Among the records below, one line contains "left hip: (11, 156, 2)"; copy that line and all that follow it, exactly as written.

[Start of section]

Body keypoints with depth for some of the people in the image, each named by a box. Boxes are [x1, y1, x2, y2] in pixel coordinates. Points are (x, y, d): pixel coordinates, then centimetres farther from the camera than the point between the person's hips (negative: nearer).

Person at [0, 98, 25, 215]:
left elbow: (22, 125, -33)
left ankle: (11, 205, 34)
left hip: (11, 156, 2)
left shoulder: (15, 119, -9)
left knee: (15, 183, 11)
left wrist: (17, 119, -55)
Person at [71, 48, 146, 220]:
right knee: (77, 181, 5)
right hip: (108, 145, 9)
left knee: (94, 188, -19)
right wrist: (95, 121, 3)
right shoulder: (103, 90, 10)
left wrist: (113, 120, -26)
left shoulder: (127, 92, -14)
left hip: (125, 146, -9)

[End of section]

**Written response**
left hip: (11, 156, 2)
left shoulder: (15, 119, -9)
left knee: (15, 183, 11)
left wrist: (17, 119, -55)
Person at [71, 48, 146, 220]:
right knee: (77, 181, 5)
right hip: (108, 145, 9)
left knee: (94, 188, -19)
right wrist: (95, 121, 3)
right shoulder: (103, 90, 10)
left wrist: (113, 120, -26)
left shoulder: (127, 92, -14)
left hip: (125, 146, -9)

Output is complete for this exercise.